• [Предоставленный текст]:

--

Теоретические высказывания Пригова – это синтетическая форма; рациональный анализ (в том числе и собственных практик) в них переходит в манифест, но при этом сам автор как бы разыгрывает «позу лица» (как говорил сам Пригов) теоретика, то и дело пародируя риторику научного высказывания.
По-видимому, Пригов хорошо понимал, что любой манифест чреват утопизмом и ригористическим утверждением правил, обязательных для всех «правильных» художников. Опыт ХХ века показывает, что манифесты могут стать прекрасными художественными произведениями, но изложенные в них программы очень быстро оказываются исчерпанными [см. об этом: Хобсбаум 2017: 17–23]. Однако в то же самое время манифесты бывают совершенно необходимы для целеполагания и рефлексии оснований художественного творчества на современном этапе. В своей «теоретической публицистике» Пригов попытался совместить такое целеполагание с критикой характерного для манифестов утопизма. Поэтому в них он часто показывает саму фигуру теоретика словно бы со стороны, изображая рефлексирующего художника по правилам, напоминающим брехтовский театр, в котором между актером и ролью всегда должен существовать зазор, напоминающий об условности. Но тем не менее Пригов вполне серьезно высказывает значимые для него идеи. Такое совмещение можно описать как перформанс теории.
Подобного рода манифестарное письмо – как и многие приговские перформансы, относящиеся к сфере искусства, – основано на осознанном и подчеркнутом переключении позиций: исследователя, остраненно рационализирующего культурные процессы, и автора, театрально разыгрывающего себя и свое место в культуре на (квази)научном языке. Для окончательного «подвешивания» фигуры повествователя и превращения ее в неуловимую Пригов то и дело вставляет в наукообразные тексты оговорки с отказом от претензии на научность, но и сами эти оговорки пародийны по интонации, например: «Так ведь мы не ученые какие-нибудь». В другом тексте, однако, Пригов мог сменить маску на противоположную по смыслу: «Но мы ведь с вами люди науки, мы ведь следим тенденции, отслеживаем процессы, выявляем закономерности, ошибаемся в результатах, меняем направление, не замечаем реальности, погибаем в деталях, обманываемся в причинах, обнаруживаем сокрытое и достигаем результата. Так вот…» [5: 17].
У Пригова есть и тексты, написанные для академических сборников, но и в этом случае они деконструируют стиль научного письма и мышления. Часто его теоретический нарратив включает в себя и деконструкции самой операции постулирования аксиом. Любимое присловье, которое Пригов вводил при формулировке какой-нибудь особенно провокативной или эпатажной мысли: «А что, нельзя? – Можно!..», «А что, неправильно? – Правильно…», «А что, неправда? – Правда…» [5: 165, 204, 206, 258, 315, 472, 496, 606, 630].

--

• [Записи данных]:
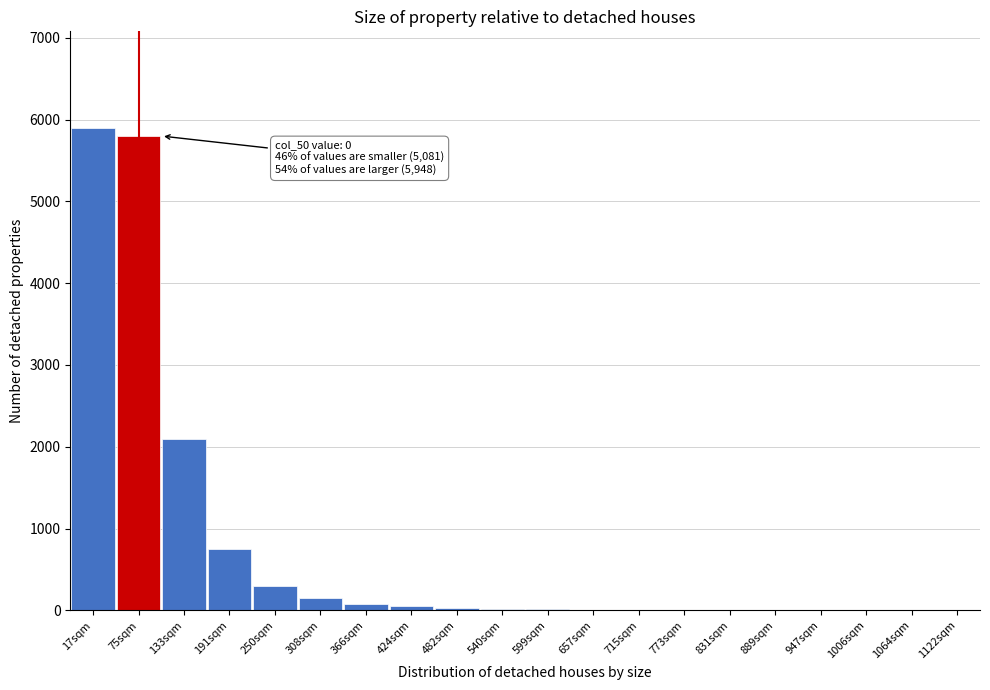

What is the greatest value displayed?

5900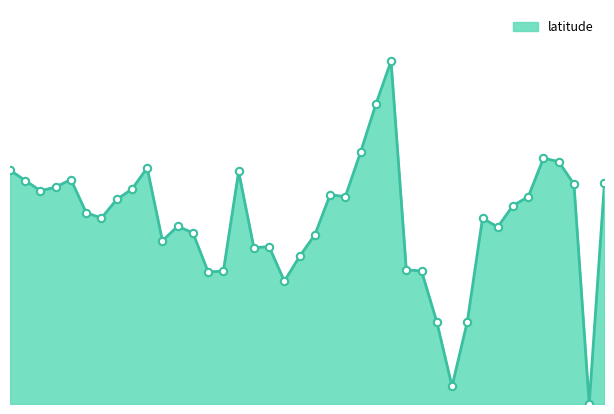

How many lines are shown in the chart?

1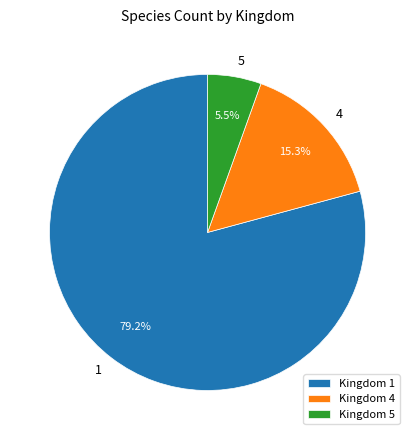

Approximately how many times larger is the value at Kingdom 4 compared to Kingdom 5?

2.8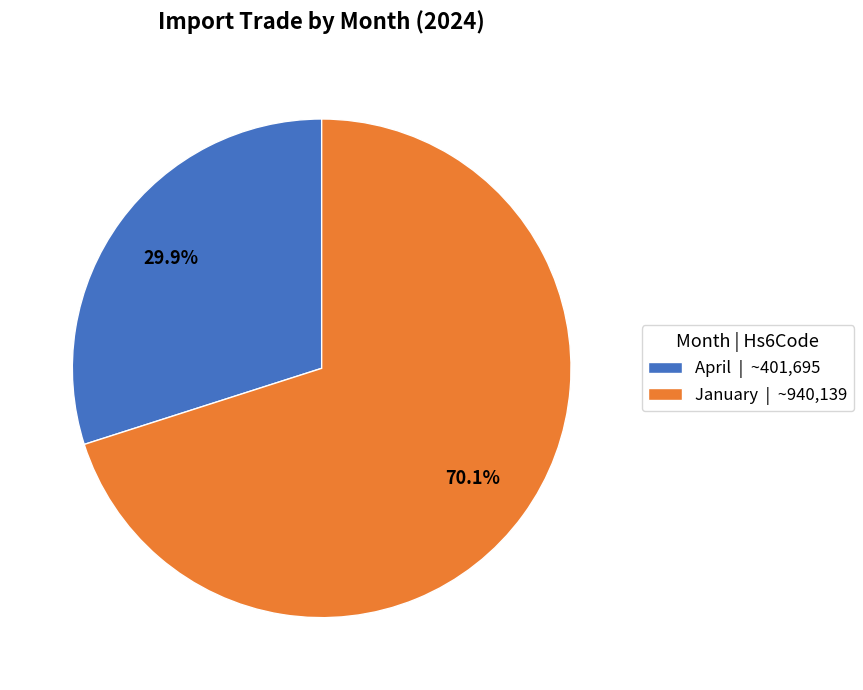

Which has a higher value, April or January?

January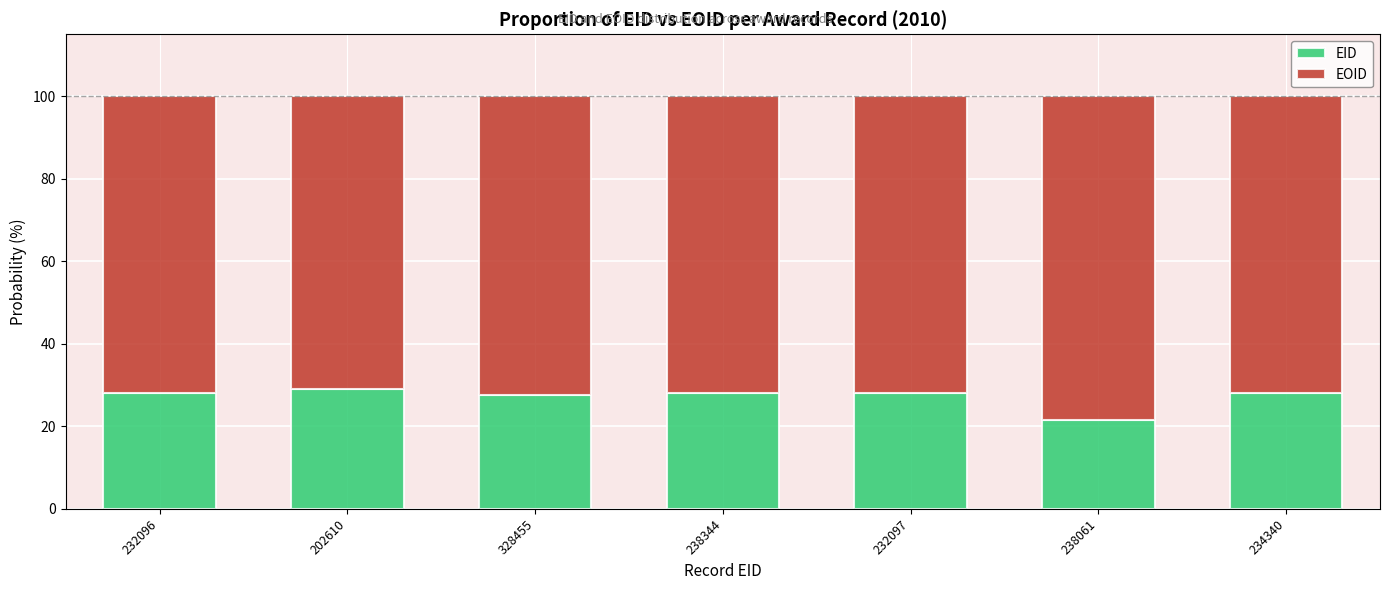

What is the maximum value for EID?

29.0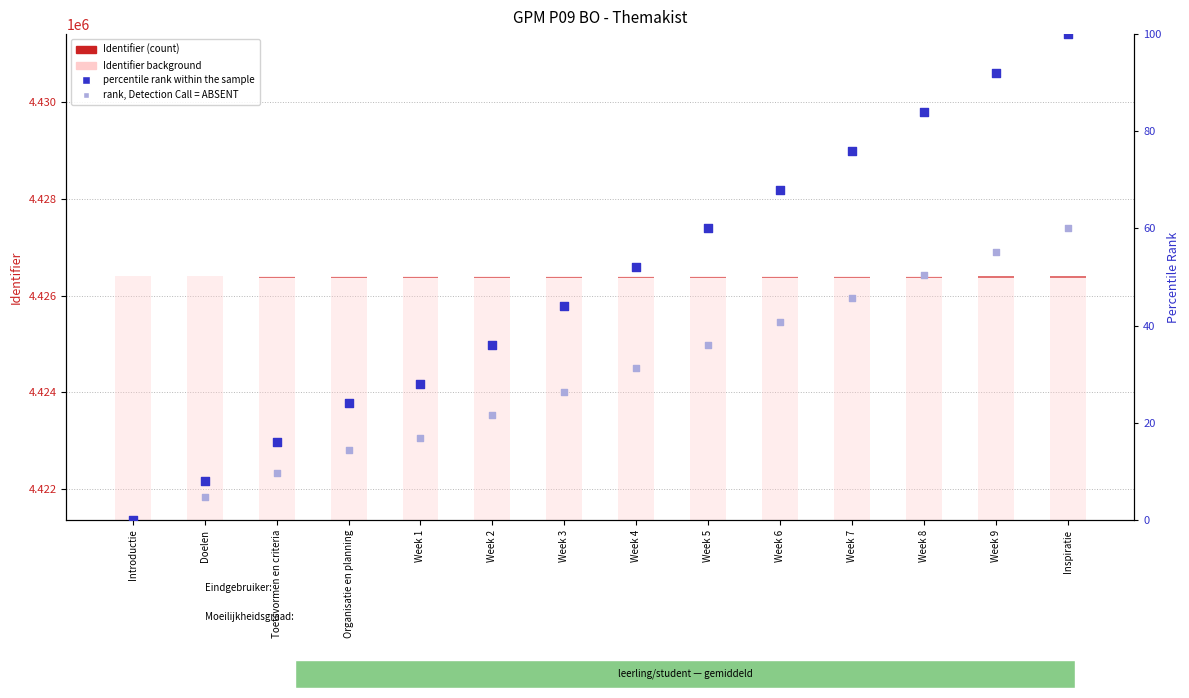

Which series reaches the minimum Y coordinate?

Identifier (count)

--

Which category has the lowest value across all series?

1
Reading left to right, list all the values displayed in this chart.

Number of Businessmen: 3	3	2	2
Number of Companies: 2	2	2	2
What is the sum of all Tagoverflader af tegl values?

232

--

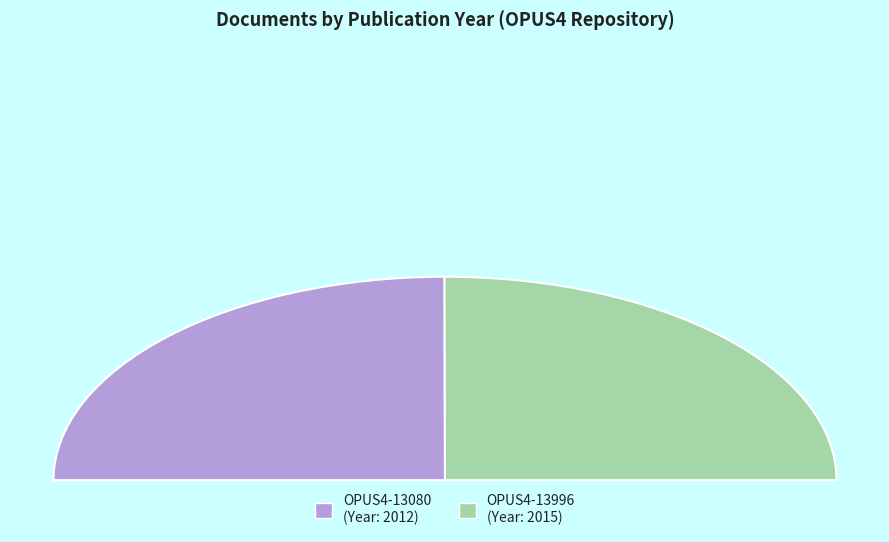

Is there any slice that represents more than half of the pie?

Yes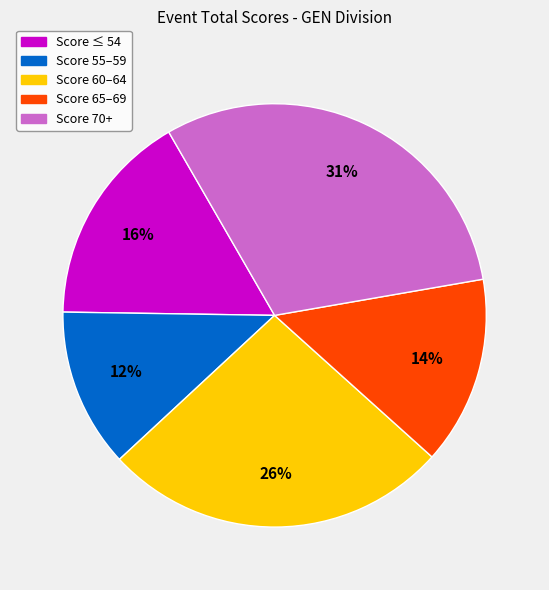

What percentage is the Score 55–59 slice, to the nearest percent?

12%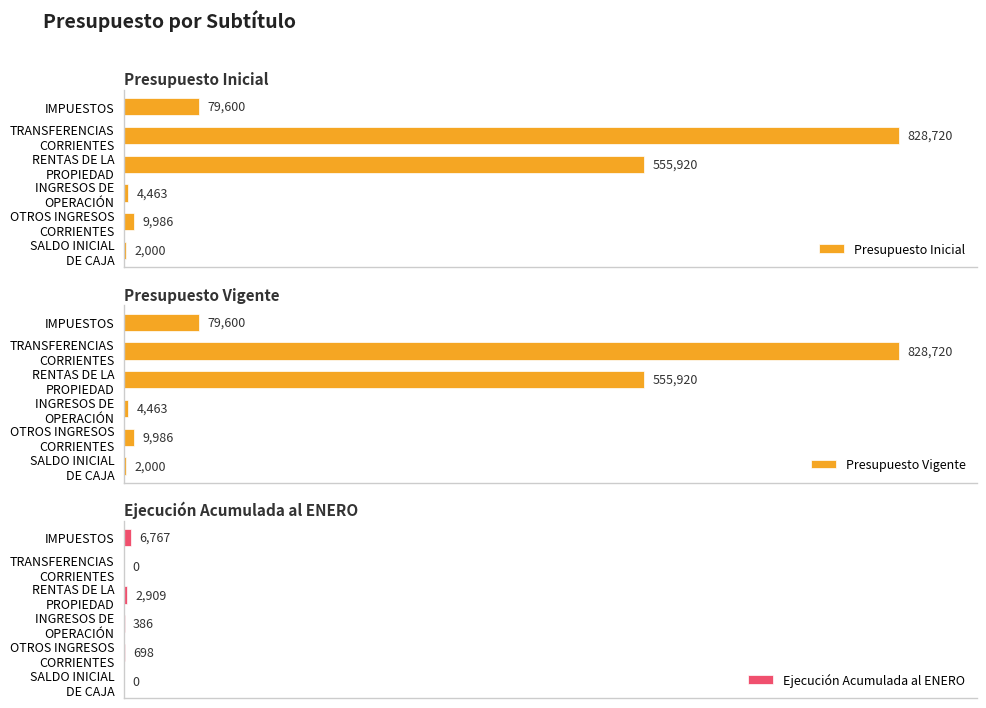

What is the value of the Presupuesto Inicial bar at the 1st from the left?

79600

--

• [Условия заданий]:
a) Перепечатайте фрагмент текста о Пригове: начните со слов «У Пригова есть» и остановитесь после слов «496, 606, 630].».
b) Ответьте на вопросы по тексту о Пригове.
(i) С каким театром сопоставляется изображение рефлексирующего художника?
(ii) Какой фразой Пригов пародийно отказывается от претензии на научность?
(iii) Для каких сборников Пригов также писал тексты?

• [Ответы по заданиям]:
a)
У Пригова есть и тексты, написанные для академических сборников, но и в этом случае они деконструируют стиль научного письма и мышления. Часто его теоретический нарратив включает в себя и деконструкции самой операции постулирования аксиом. Любимое присловье, которое Пригов вводил при формулировке какой-нибудь особенно провокативной или эпатажной мысли: «А что, нельзя? – Можно!..», «А что, неправильно? – Правильно…», «А что, неправда? – Правда…» [5: 165, 204, 206, 258, 315, 472, 496, 606, 630].

b)
(i) С брехтовским театром.
(ii) «Так ведь мы не ученые какие-нибудь».
(iii) Для академических сборников.